[Rendered images with source text]
=-=-=

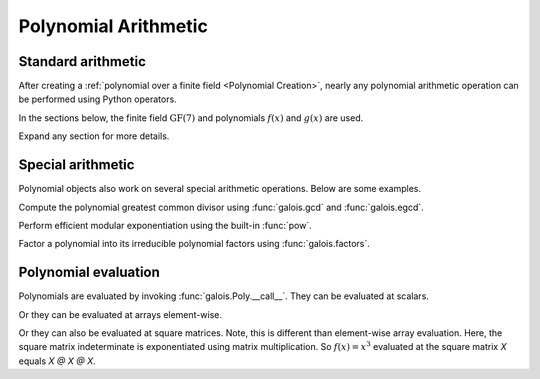 Polynomial Arithmetic
=====================

Standard arithmetic
-------------------

After creating a :ref:`polynomial over a finite field <Polynomial Creation>`, nearly any polynomial arithmetic operation can be
performed using Python operators.

In the sections below, the finite field :math:`\mathrm{GF}(7)` and polynomials :math:`f(x)` and :math:`g(x)` are used.

.. ipython:: python

    GF = galois.GF(7)
    f = galois.Poly([1, 0, 4, 3], field=GF); f
    g = galois.Poly([2, 1, 3], field=GF); g

Expand any section for more details.

.. details:: Addition: `f + g`

    Add two polynomials.

    .. ipython:: python

        f + g

    Add a polynomial and a finite field scalar. The scalar is treated as a 0-degree polynomial.

    .. ipython:: python

        f + GF(3)
        GF(3) + f

.. details:: Additive inverse: `-f`

    .. ipython:: python

        -f

    Any polynomial added to its additive inverse results in zero.

    .. ipython:: python

        f + -f

.. details:: Subtraction: `f - g`

    Subtract one polynomial from another.

    .. ipython:: python

        f - g

    Subtract finite field scalar from a polynomial, or vice versa. The scalar is treated as a 0-degree polynomial.

    .. ipython:: python

        f - GF(3)
        GF(3) - f

.. details:: Multiplication: `f * g`

    Multiply two polynomials.

    .. ipython:: python

        f * g

    Multiply a polynomial and a finite field scalar. The scalar is treated as a 0-degree polynomial.

    .. ipython:: python

        f * GF(3)
        GF(3) * f

.. details:: Scalar multiplication: `f * 3`

    Scalar multiplication is essentially *repeated addition*. It is the "multiplication" of finite field elements
    and integers. The integer value indicates how many additions of the field element to sum.

    .. ipython:: python

        f * 4
        f + f + f + f

    In finite fields :math:`\mathrm{GF}(p^m)`, the characteristic :math:`p` is the smallest value when multiplied by
    any non-zero field element that always results in :math:`0`.

    .. ipython:: python

        p = GF.characteristic; p
        f * p

.. details:: Division: `f / g == f // g`

    Divide one polynomial by another. True division and floor division are equivalent.

    .. ipython:: python

        f / g
        f // g

    Divide a polynomial by a finite field scalar, or vice versa. The scalar is treated as a 0-degree polynomial.

    .. ipython:: python

        f // GF(3)
        GF(3) // g

.. details:: Remainder: `f % g`

    Divide one polynomial by another and keep the remainder.

    .. ipython:: python

        f % g

    Divide a polynomial by a finite field scalar, or vice versa, and keep the remainder. The scalar is treated as a 0-degree polynomial.

    .. ipython:: python

        f % GF(3)
        GF(3) % g

.. details:: Divmod: `divmod(f, g)`

    Divide one polynomial by another and return the quotient and remainder.

    .. ipython:: python

        divmod(f, g)

    Divide a polynomial by a finite field scalar, or vice versa, and keep the remainder. The scalar is treated as a 0-degree polynomial.

    .. ipython:: python

        divmod(f, GF(3))
        divmod(GF(3), g)

.. details:: Exponentiation: `f ** 3`

    Exponentiate a polynomial to a non-negative exponent.

    .. ipython:: python

        f ** 3
        pow(f, 3)
        f * f * f

.. details:: Modular exponentiation: `pow(f, 123456789, g)`

    Exponentiate a polynomial to a non-negative exponent and reduce modulo another polynomial. This performs efficient modular exponentiation.

    .. ipython:: python

        # Efficiently computes (f ** 123456789) % g
        pow(f, 123456789, g)

Special arithmetic
------------------

Polynomial objects also work on several special arithmetic operations. Below are some examples.

.. ipython:: python

    GF = galois.GF(31)
    f = galois.Poly([1, 30, 0, 26, 6], field=GF); f
    g = galois.Poly([4, 17, 3], field=GF); g

Compute the polynomial greatest common divisor using :func:`galois.gcd` and :func:`galois.egcd`.

.. ipython:: python

    galois.gcd(f, g)
    galois.egcd(f, g)

Perform efficient modular exponentiation using the built-in :func:`pow`.

.. ipython:: python

    # Computes (f ** 127) % g
    pow(f, 127, g)

Factor a polynomial into its irreducible polynomial factors using :func:`galois.factors`.

.. ipython:: python

    galois.factors(f)

Polynomial evaluation
---------------------

Polynomials are evaluated by invoking :func:`galois.Poly.__call__`. They can be evaluated at scalars.

.. ipython:: python

    GF = galois.GF(31)
    f = galois.Poly([1, 0, 0, 15], field=GF); f
    f(26)

    # The equivalent field calculation
    GF(26)**3 + GF(15)

Or they can be evaluated at arrays element-wise.

.. ipython:: python

    x = GF([26, 13, 24, 4])

    # Evaluate f(x) element-wise at a 1-D array
    f(x)

.. ipython:: python

    X = GF([[26, 13], [24, 4]])

    # Evaluate f(x) element-wise at a 2-D array
    f(X)

Or they can also be evaluated at square matrices. Note, this is different than element-wise array evaluation. Here,
the square matrix indeterminate is exponentiated using matrix multiplication. So :math:`f(x) = x^3` evaluated
at the square matrix `X` equals `X @ X @ X`.

.. ipython:: python

    f

    # Evaluate f(x) at the 2-D square matrix
    f(X, elementwise=False)

    # The equivalent matrix operation
    np.linalg.matrix_power(X, 3) + GF(15)*GF.Identity(X.shape[0])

=-=-=

• **Task directions**: Give back the data exactly. Skip any images.

• **Result of the exercise**:
 Polynomial Arithmetic
=====================

Standard arithmetic
-------------------

After creating a :ref:`polynomial over a finite field <Polynomial Creation>`, nearly any polynomial arithmetic operation can be
performed using Python operators.

In the sections below, the finite field :math:`\mathrm{GF}(7)` and polynomials :math:`f(x)` and :math:`g(x)` are used.

.. ipython:: python

    GF = galois.GF(7)
    f = galois.Poly([1, 0, 4, 3], field=GF); f
    g = galois.Poly([2, 1, 3], field=GF); g

Expand any section for more details.

.. details:: Addition: `f + g`

    Add two polynomials.

    .. ipython:: python

        f + g

    Add a polynomial and a finite field scalar. The scalar is treated as a 0-degree polynomial.

    .. ipython:: python

        f + GF(3)
        GF(3) + f

.. details:: Additive inverse: `-f`

    .. ipython:: python

        -f

    Any polynomial added to its additive inverse results in zero.

    .. ipython:: python

        f + -f

.. details:: Subtraction: `f - g`

    Subtract one polynomial from another.

    .. ipython:: python

        f - g

    Subtract finite field scalar from a polynomial, or vice versa. The scalar is treated as a 0-degree polynomial.

    .. ipython:: python

        f - GF(3)
        GF(3) - f

.. details:: Multiplication: `f * g`

    Multiply two polynomials.

    .. ipython:: python

        f * g

    Multiply a polynomial and a finite field scalar. The scalar is treated as a 0-degree polynomial.

    .. ipython:: python

        f * GF(3)
        GF(3) * f

.. details:: Scalar multiplication: `f * 3`

    Scalar multiplication is essentially *repeated addition*. It is the "multiplication" of finite field elements
    and integers. The integer value indicates how many additions of the field element to sum.

    .. ipython:: python

        f * 4
        f + f + f + f

    In finite fields :math:`\mathrm{GF}(p^m)`, the characteristic :math:`p` is the smallest value when multiplied by
    any non-zero field element that always results in :math:`0`.

    .. ipython:: python

        p = GF.characteristic; p
        f * p

.. details:: Division: `f / g == f // g`

    Divide one polynomial by another. True division and floor division are equivalent.

    .. ipython:: python

        f / g
        f // g

    Divide a polynomial by a finite field scalar, or vice versa. The scalar is treated as a 0-degree polynomial.

    .. ipython:: python

        f // GF(3)
        GF(3) // g

.. details:: Remainder: `f % g`

    Divide one polynomial by another and keep the remainder.

    .. ipython:: python

        f % g

    Divide a polynomial by a finite field scalar, or vice versa, and keep the remainder. The scalar is treated as a 0-degree polynomial.

    .. ipython:: python

        f % GF(3)
        GF(3) % g

.. details:: Divmod: `divmod(f, g)`

    Divide one polynomial by another and return the quotient and remainder.

    .. ipython:: python

        divmod(f, g)

    Divide a polynomial by a finite field scalar, or vice versa, and keep the remainder. The scalar is treated as a 0-degree polynomial.

    .. ipython:: python

        divmod(f, GF(3))
        divmod(GF(3), g)

.. details:: Exponentiation: `f ** 3`

    Exponentiate a polynomial to a non-negative exponent.

    .. ipython:: python

        f ** 3
        pow(f, 3)
        f * f * f

.. details:: Modular exponentiation: `pow(f, 123456789, g)`

    Exponentiate a polynomial to a non-negative exponent and reduce modulo another polynomial. This performs efficient modular exponentiation.

    .. ipython:: python

        # Efficiently computes (f ** 123456789) % g
        pow(f, 123456789, g)

Special arithmetic
------------------

Polynomial objects also work on several special arithmetic operations. Below are some examples.

.. ipython:: python

    GF = galois.GF(31)
    f = galois.Poly([1, 30, 0, 26, 6], field=GF); f
    g = galois.Poly([4, 17, 3], field=GF); g

Compute the polynomial greatest common divisor using :func:`galois.gcd` and :func:`galois.egcd`.

.. ipython:: python

    galois.gcd(f, g)
    galois.egcd(f, g)

Perform efficient modular exponentiation using the built-in :func:`pow`.

.. ipython:: python

    # Computes (f ** 127) % g
    pow(f, 127, g)

Factor a polynomial into its irreducible polynomial factors using :func:`galois.factors`.

.. ipython:: python

    galois.factors(f)

Polynomial evaluation
---------------------

Polynomials are evaluated by invoking :func:`galois.Poly.__call__`. They can be evaluated at scalars.

.. ipython:: python

    GF = galois.GF(31)
    f = galois.Poly([1, 0, 0, 15], field=GF); f
    f(26)

    # The equivalent field calculation
    GF(26)**3 + GF(15)

Or they can be evaluated at arrays element-wise.

.. ipython:: python

    x = GF([26, 13, 24, 4])

    # Evaluate f(x) element-wise at a 1-D array
    f(x)

.. ipython:: python

    X = GF([[26, 13], [24, 4]])

    # Evaluate f(x) element-wise at a 2-D array
    f(X)

Or they can also be evaluated at square matrices. Note, this is different than element-wise array evaluation. Here,
the square matrix indeterminate is exponentiated using matrix multiplication. So :math:`f(x) = x^3` evaluated
at the square matrix `X` equals `X @ X @ X`.

.. ipython:: python

    f

    # Evaluate f(x) at the 2-D square matrix
    f(X, elementwise=False)

    # The equivalent matrix operation
    np.linalg.matrix_power(X, 3) + GF(15)*GF.Identity(X.shape[0])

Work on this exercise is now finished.